Supplied entries:
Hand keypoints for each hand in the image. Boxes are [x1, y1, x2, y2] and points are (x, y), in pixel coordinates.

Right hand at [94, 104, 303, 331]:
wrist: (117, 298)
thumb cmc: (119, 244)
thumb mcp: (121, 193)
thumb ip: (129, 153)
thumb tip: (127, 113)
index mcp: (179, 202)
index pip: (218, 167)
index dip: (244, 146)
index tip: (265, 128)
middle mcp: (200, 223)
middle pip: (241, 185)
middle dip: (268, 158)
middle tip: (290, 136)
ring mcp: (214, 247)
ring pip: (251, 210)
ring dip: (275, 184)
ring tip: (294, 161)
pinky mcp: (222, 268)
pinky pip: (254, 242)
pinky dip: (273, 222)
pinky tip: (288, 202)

Exercise brief:
Search the records for the string "middle" and return every line in which it occurs.

Exercise answer:
middle mcp: (200, 223)
middle pip: (241, 185)
middle dip: (268, 158)
middle tip: (290, 136)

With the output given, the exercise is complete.